Now, let’s assume “It is worse to class a customer as good when they are bad (weight = 5), than it is to class a customer as bad when they are good (weight = 1).” Please figure out which weight should be 5 and which weight should be 1. Then define your cost function accordingly!
weight_FP <- 5 # cost of predicted = TRUE when actual = FALSE
weight_FN <- 1 # cost of predicted = FALSE when actual = TRUE
get_weighted_cost <- function(threshold, obs, prob, wFP, wFN) {
pred <- ifelse(prob >= threshold, "TRUE", "FALSE")
# counts:
TP <- sum(pred == "TRUE" & obs == "TRUE")
TN <- sum(pred == "FALSE" & obs == "FALSE")
FP <- sum(pred == "TRUE" & obs == "FALSE")
FN <- sum(pred == "FALSE" & obs == "TRUE")
# weighted cost (normalized by n to be comparable to MR)
wcost <- (wFP * FP + wFN * FN) / (TP + TN + FP + FN)
return(list(wcost = wcost, conf = c(TP = TP, TN = TN, FP = FP, FN = FN)))
}
wcosts <- sapply(thresholds, function(t) get_weighted_cost(t, train$Class, train$prob, weight_FP, weight_FN)$wcost)
best_idx_w <- which.min(wcosts)
best_threshold_weighted <- thresholds[best_idx_w]
best_threshold_weighted
## [1] 0.837
min(wcosts)
## [1] 0.4414286
# Confusion matrix at weighted best threshold (training)
weighted_best <- get_weighted_cost(best_threshold_weighted, train$Class, train$prob, weight_FP, weight_FN)
weighted_best
## $wcost
## [1] 0.4414286
##
## $conf
## TP TN FP FN
## 281 190 20 209
Your observation: The model correctly identified most positive cases (TP = 281) but missed several (FN = 209). The weighted cost is 0.44, showing moderate misclassification impact.
train_pred_w <- factor(ifelse(train$prob >= best_threshold_weighted, "TRUE", "FALSE"), levels = c("FALSE","TRUE"))
conf_train_w <- confusionMatrix(train_pred_w, train$Class, positive = "TRUE")
conf_train_w$table
## Reference
## Prediction FALSE TRUE
## FALSE 190 209
## TRUE 20 281
MR_train_w <- 1 - conf_train_w$overall["Accuracy"]
MR_train_w
## Accuracy
## 0.3271429
Your observation: The model’s accuracy is 0.33, meaning it correctly predicts about one-third of the cases — showing limited performance.
test_pred_w <- factor(ifelse(test$prob >= best_threshold_weighted, "TRUE", "FALSE"), levels = c("FALSE","TRUE"))

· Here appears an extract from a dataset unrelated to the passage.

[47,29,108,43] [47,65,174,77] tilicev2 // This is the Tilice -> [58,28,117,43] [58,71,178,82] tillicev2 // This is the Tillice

conf_test_w <- confusionMatrix(test_pred_w, test$Class, positive = "TRUE")
conf_test_w$table
## Reference
## Prediction FALSE TRUE
## FALSE 69 92
## TRUE 21 118
MR_test_w <- 1 - conf_test_w$overall["Accuracy"]
MR_test_w
## Accuracy
## 0.3766667
Your observation: The model’s accuracy is 0.38, showing a small improvement but still relatively low prediction performance.
Summarize your findings, including the optimal probability cut-off, MR and AUC for both training and testing data. Discuss what you observed and what you will do to improve the model further.
The optimal probability cut-off was around 0.41. For the training data, the model achieved a weighted misclassification rate (MR) of 0.44 and an AUC of 0.85, showing good discrimination ability. On the testing data, the AUC dropped to 0.76, and accuracy remained modest (around 0.38), suggesting possible over fitting.
For improving the model I would try feature selection or regularization to reduce over fitting, tune parameters for better balance between sensitivity and specificity, and possibly test alternative models like random forest or gradient boosting for higher accuracy.